Summary: | 碩士 === 國立臺北科技大學 === 電機工程系碩士班 === 91 === With the rapidly growing number of mobile phone users, the promising market of mobile commerce is receiving much attention. However, how to verify customer’s identity is an issue of the first importance to such service. Among all biometrics, human speech has been recognized as one of the most convenient features for verifying personal identification. Therefore, the main purpose of this study is to evaluate and improve the performance of speaker recognition over real GSM environment. In addition, we also investigate the speaker recognition performance under diverse noisy environments.

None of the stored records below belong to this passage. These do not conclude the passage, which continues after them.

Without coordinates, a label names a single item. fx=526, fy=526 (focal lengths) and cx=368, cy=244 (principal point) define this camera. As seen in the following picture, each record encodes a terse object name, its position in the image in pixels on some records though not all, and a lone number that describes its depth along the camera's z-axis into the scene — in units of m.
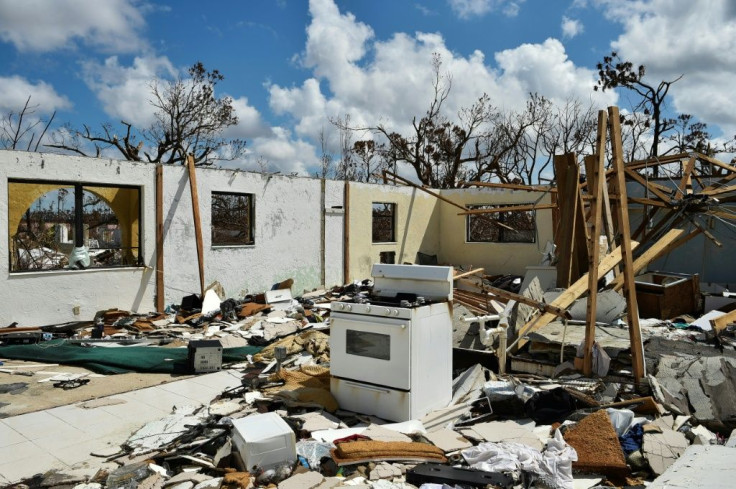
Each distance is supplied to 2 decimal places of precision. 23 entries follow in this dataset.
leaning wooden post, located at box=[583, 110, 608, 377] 5.80
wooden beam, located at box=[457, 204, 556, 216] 12.15
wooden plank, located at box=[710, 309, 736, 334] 7.28
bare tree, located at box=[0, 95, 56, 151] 18.39
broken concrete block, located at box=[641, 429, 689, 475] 3.98
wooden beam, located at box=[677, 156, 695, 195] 10.62
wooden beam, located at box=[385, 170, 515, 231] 15.20
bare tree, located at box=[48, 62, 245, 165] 21.97
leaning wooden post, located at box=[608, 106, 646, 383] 5.64
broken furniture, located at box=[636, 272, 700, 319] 9.62
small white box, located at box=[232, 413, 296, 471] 3.87
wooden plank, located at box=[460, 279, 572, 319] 5.95
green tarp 7.17
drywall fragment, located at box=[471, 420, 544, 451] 4.38
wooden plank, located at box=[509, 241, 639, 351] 6.63
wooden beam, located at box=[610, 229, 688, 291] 8.86
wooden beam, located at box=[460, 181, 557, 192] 12.39
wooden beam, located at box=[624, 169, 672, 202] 9.58
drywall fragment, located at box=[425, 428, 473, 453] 4.35
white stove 4.87
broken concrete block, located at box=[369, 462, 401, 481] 3.87
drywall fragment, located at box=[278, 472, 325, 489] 3.68
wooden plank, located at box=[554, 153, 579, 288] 6.64
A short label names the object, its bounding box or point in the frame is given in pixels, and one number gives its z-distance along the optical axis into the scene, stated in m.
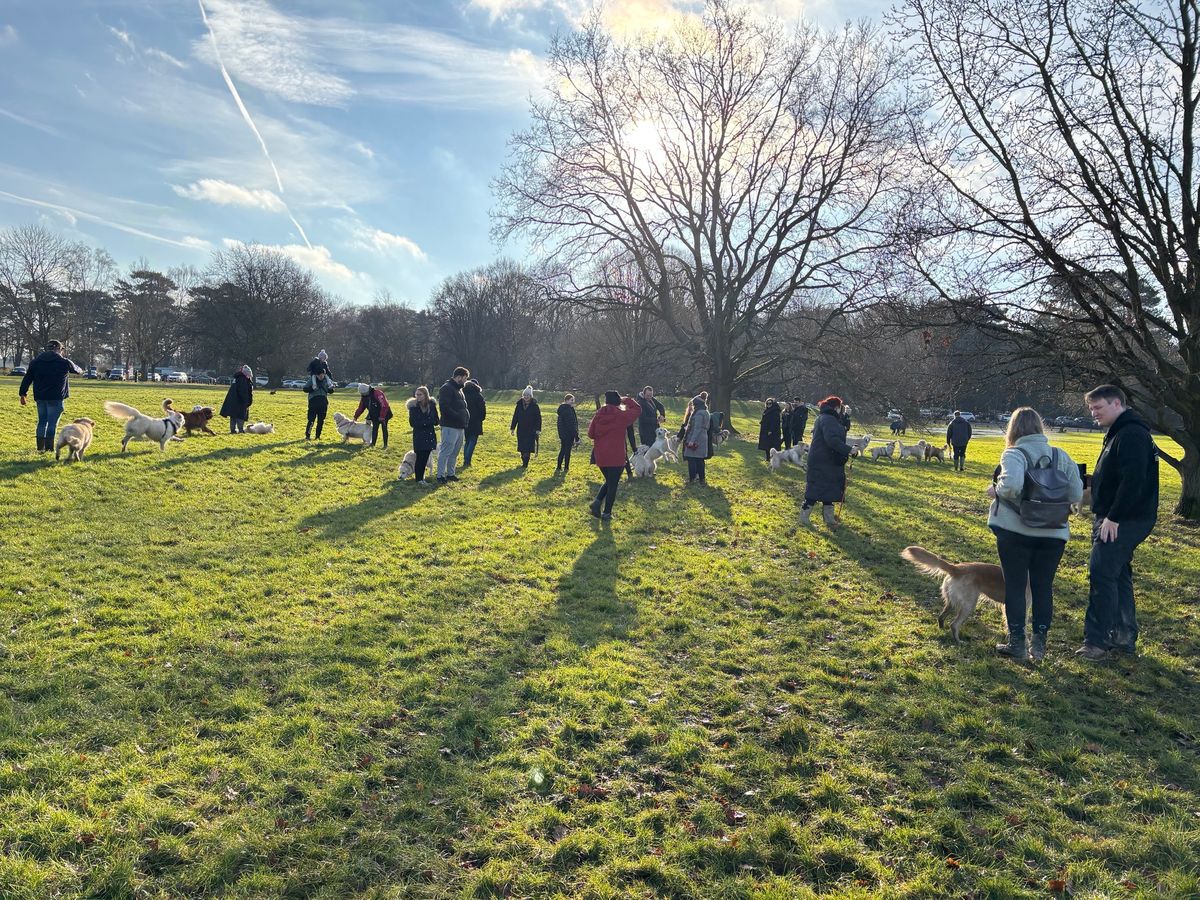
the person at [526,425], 15.28
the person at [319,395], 15.83
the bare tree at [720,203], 23.50
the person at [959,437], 21.61
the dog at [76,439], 11.30
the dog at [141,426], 12.94
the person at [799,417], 21.40
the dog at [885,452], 23.88
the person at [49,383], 11.25
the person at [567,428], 15.00
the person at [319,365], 15.17
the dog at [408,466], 13.19
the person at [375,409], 16.61
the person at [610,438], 10.24
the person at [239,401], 16.76
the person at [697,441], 13.95
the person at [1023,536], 5.29
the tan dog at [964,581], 6.01
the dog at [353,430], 16.75
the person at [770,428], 20.03
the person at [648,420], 16.61
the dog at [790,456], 18.27
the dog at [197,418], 16.03
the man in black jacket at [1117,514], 5.27
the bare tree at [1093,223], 10.88
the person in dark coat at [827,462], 9.98
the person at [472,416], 14.05
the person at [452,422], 12.43
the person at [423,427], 12.32
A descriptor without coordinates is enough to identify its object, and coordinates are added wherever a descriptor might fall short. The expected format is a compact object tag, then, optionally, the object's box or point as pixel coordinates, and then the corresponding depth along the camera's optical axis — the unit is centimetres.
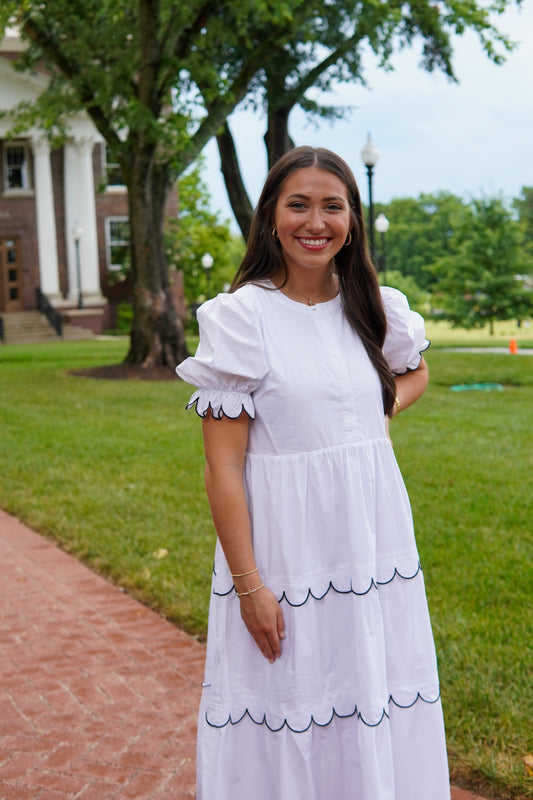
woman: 223
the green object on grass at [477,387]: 1454
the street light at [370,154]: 1883
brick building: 3403
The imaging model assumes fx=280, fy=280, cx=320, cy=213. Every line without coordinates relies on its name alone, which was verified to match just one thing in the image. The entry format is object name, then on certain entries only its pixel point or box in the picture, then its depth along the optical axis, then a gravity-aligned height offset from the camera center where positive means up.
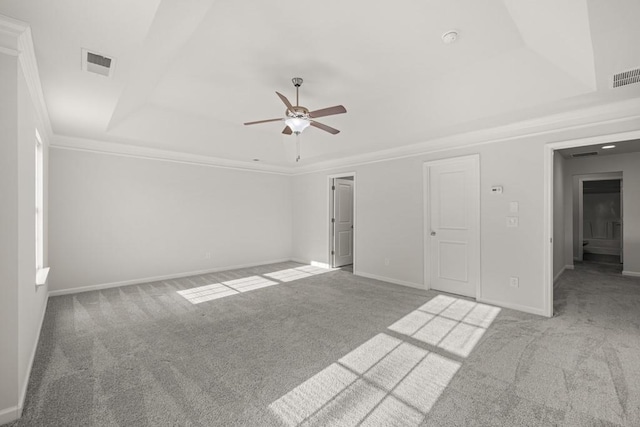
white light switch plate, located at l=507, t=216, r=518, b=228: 3.75 -0.13
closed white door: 4.17 -0.20
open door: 6.50 -0.21
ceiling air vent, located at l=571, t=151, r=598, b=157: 5.44 +1.16
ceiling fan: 2.87 +1.05
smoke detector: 2.39 +1.53
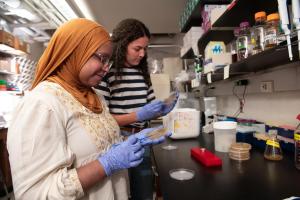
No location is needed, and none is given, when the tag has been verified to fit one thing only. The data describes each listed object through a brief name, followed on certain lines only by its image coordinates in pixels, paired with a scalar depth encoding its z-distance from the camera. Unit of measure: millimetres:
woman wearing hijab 689
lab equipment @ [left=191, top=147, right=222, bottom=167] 1092
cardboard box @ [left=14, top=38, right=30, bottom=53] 3429
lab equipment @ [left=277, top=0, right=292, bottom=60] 835
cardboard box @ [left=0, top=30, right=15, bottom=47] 3039
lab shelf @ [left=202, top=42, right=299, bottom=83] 893
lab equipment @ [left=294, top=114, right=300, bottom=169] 990
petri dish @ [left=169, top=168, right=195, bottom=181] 963
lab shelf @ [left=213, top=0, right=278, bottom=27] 1281
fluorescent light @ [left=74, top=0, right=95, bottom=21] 3144
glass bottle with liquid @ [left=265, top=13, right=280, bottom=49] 1010
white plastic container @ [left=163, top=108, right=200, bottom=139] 1696
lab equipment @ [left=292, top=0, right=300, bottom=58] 816
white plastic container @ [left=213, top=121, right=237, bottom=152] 1299
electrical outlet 1500
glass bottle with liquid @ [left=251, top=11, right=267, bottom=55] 1120
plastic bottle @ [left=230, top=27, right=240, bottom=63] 1452
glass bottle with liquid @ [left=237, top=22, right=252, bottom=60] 1274
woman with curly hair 1555
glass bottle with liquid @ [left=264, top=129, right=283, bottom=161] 1147
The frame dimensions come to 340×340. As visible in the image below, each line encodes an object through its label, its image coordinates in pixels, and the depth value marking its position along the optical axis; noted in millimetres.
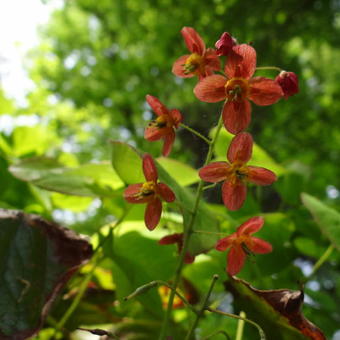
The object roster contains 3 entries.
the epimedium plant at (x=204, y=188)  109
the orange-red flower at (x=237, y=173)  111
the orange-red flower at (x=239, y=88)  109
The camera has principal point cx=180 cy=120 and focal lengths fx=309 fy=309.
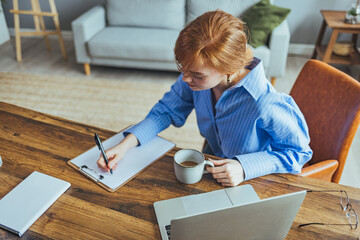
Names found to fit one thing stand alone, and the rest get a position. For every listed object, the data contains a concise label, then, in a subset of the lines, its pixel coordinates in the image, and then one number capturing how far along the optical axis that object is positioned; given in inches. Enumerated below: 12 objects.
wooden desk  31.6
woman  34.8
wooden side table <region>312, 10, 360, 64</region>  110.9
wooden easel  135.9
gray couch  114.0
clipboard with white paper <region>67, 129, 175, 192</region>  37.7
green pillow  111.2
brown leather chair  44.1
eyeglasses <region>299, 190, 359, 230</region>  32.4
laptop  24.5
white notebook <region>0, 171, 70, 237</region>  32.1
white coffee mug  35.2
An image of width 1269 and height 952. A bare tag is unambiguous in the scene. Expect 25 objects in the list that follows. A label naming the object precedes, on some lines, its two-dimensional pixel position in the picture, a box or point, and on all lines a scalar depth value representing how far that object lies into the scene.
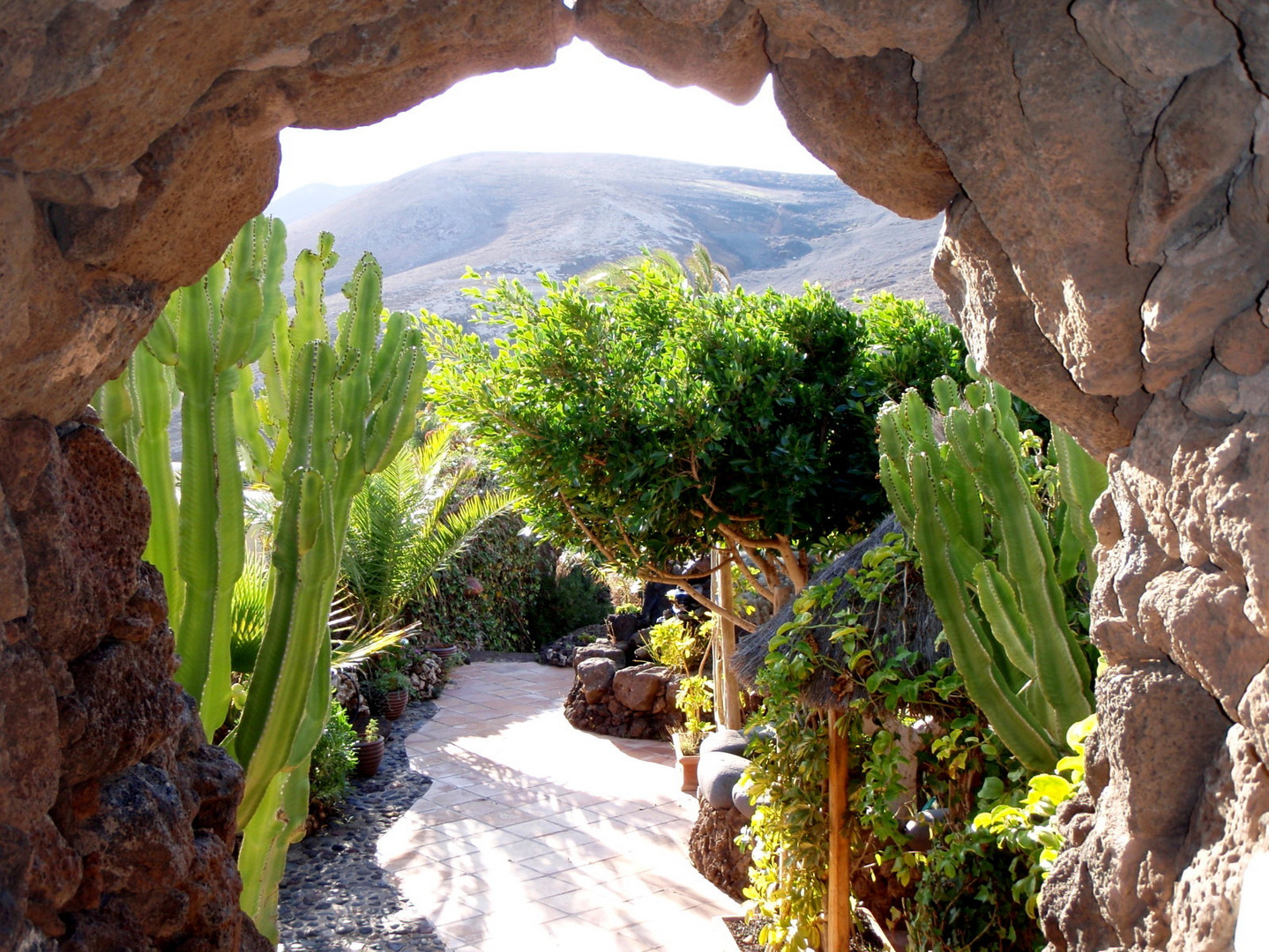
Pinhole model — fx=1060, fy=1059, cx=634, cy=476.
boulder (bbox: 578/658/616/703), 10.51
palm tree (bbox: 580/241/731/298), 8.56
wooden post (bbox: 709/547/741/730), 7.92
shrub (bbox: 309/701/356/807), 7.58
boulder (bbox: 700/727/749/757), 6.86
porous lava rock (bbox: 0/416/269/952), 1.80
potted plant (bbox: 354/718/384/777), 8.84
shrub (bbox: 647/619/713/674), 10.03
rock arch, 1.64
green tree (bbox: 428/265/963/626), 6.38
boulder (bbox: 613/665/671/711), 10.23
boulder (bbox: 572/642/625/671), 11.35
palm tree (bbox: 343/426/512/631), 11.11
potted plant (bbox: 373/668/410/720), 10.76
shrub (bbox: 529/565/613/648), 15.91
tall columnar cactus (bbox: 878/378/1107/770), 3.23
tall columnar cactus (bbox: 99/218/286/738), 3.36
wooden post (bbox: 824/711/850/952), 4.64
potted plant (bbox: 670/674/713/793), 8.44
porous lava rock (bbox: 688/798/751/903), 6.27
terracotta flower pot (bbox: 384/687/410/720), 10.74
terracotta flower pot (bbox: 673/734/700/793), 8.40
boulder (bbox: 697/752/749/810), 6.30
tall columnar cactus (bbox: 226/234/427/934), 3.67
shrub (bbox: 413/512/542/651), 14.01
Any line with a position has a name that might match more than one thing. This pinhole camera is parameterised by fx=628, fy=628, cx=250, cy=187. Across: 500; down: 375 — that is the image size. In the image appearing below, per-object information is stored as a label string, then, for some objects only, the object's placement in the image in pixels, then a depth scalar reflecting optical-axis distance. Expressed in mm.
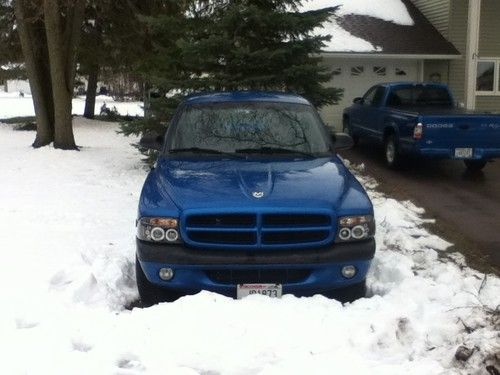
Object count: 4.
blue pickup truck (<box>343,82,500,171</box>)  11227
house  18375
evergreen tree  10828
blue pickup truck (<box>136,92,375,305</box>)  4559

For performance evaluation, an GMM-based text-independent speaker recognition system is implemented by employing the Mel-Frequency Cepstral Coefficients (MFCCs) extracted from artificial synthesized speech and real GSM speech. Evaluation results obtained from baseline experiments demonstrate that environmental mismatch is a major factor that significantly degrades recognition accuracy. To overcome this difficulty, we first investigate the applicability of several popular speech recognition compensation schemes to speaker recognition. Experimental results show that only limited improvement is obtained. For further alleviating the adverse effects of mismatch, two novel strategies based on multi-environment model selection are proposed, which include (1) speech adaptive detection (SAD) based model selection scheme, and (2) integrated model based selection scheme. The results indicate that the first approach can yield recognition accuracy comparable to the matched conditions with a considerable reduction in computational complexity. On the other hand, the second approach is more robust to unknown noisy conditions and its accuracy is very close to the first one.
|